Cornell Researchers 3D Print a Stretchable "Skin" to Give VR, AR, and Robots Human-Like Touch

A 3D-printed glove, an Adafruit Bluetooth board, LEDs, light sensors, and some clever software make for a novel input device.

Researchers at Cornell University have developed a stretchable sensor that, they say, can give both robots and virtual reality systems a human-like sense of touch: Stretchable Lightguides for Multimodal Sensing (SLIMS).
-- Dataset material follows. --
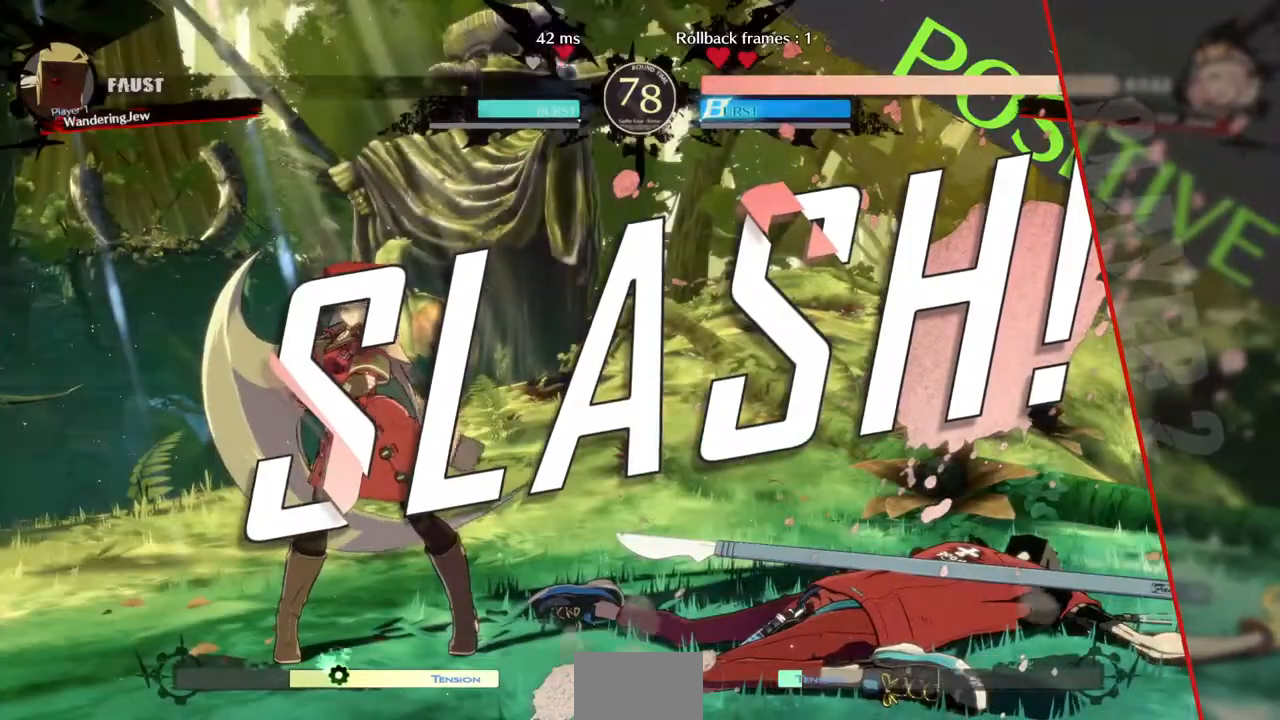
{"buttons": [], "events": [[333, "CROSS", "down"], [433, "CROSS", "up"]]}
"Right now, sensing is done mostly by vision," Associate Professor Rob Shepherd explains of the project. "We hardly ever measure touch in real life. This skin is a way to allow ourselves and machines to measure tactile interactions in a way that we now currently use the cameras in our phones. It’s using vision to measure touch. This is the most convenient and practical way to do it in a scalable way."

This novel "skin" could give robots and VR/AR systems alike a human sense of touch. (📹: Cornell University)
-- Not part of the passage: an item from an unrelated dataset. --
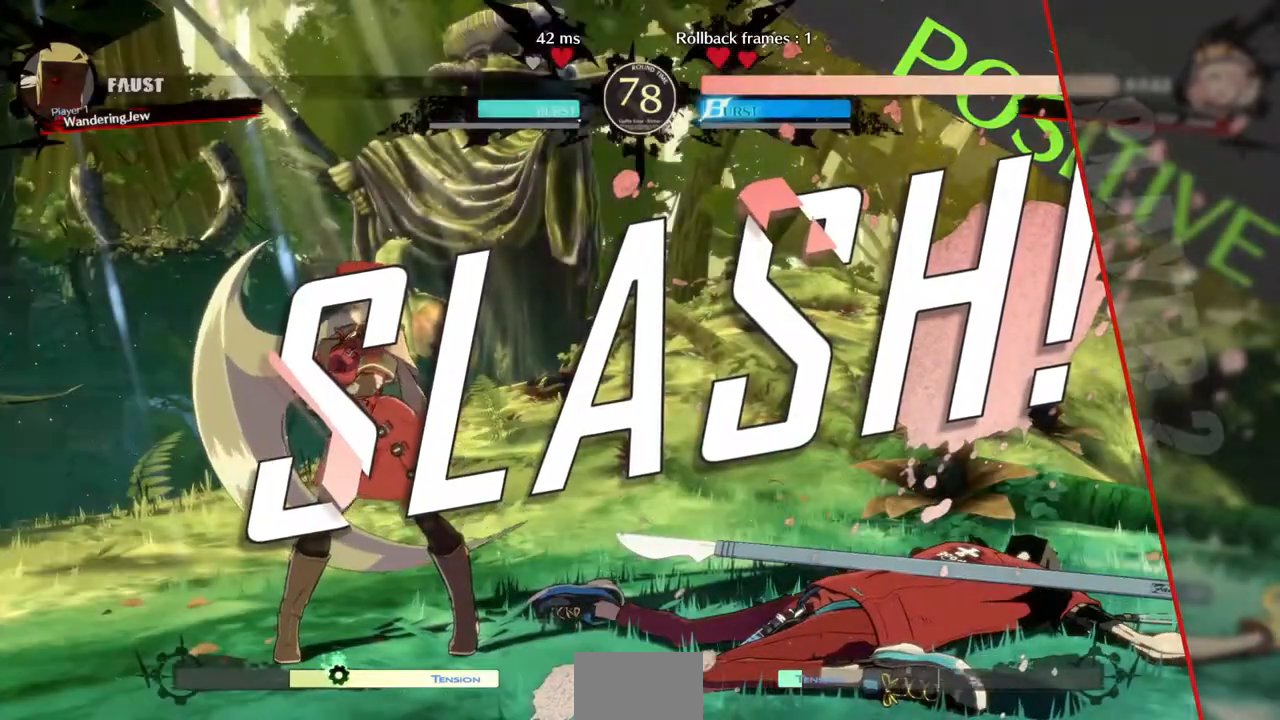
{"buttons": ["CROSS"], "events": [[233, "CROSS", "down"], [333, "CROSS", "up"], [467, "CROSS", "down"]]}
The skin is based on a novel sensor dubbed SLIMS, a Stretchable Lightguide for Multimodal Sensing. Based on earlier work from the same lab published in 2016, the SLIMS sensors are made up of two stretchable cores: One core is transparent, while the other core contains dyes at multiple locations and a white LED at the end. As the sensor is stretched, bent, and deformed, an Adafruit Bluetooth board measures the output of light sensors attached to each core — enabling a picture to be built of not only bending but pressure and strain.
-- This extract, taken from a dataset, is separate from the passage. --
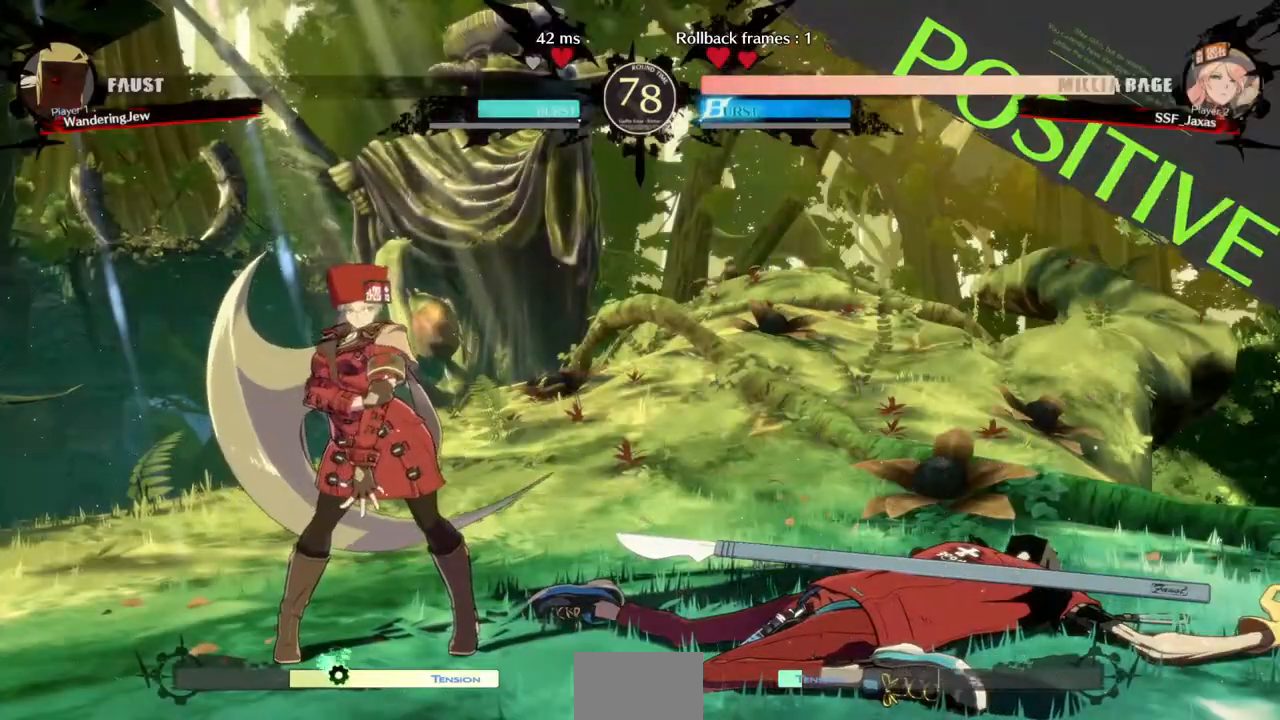
{"buttons": ["CROSS"], "events": [[100, "CROSS", "up"], [467, "CROSS", "down"]]}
To prove the concept, the team created a wearable implementation based on a 3D-printed glove worn over the hand. "VR and AR immersion is based on motion capture. Touch is barely there at all," Shepherd claims. "Let’s say you want to have an augmented reality simulation that teaches you how to fix your car or change a tire. If you had a glove or something that could measure pressure, as well as motion, that augmented reality visualization could say, 'Turn and then stop, so you don’t overtighten your lug nuts.' There’s nothing out there that does that right now, but this is an avenue to do it."

The team also claims the same system could be used to give robots a human-like sense of touch, allowing a robot gripper to detect slippage at considerably less cost than rival higher-resolution sensors.

The paper has been published in the journal Science under closed-access terms.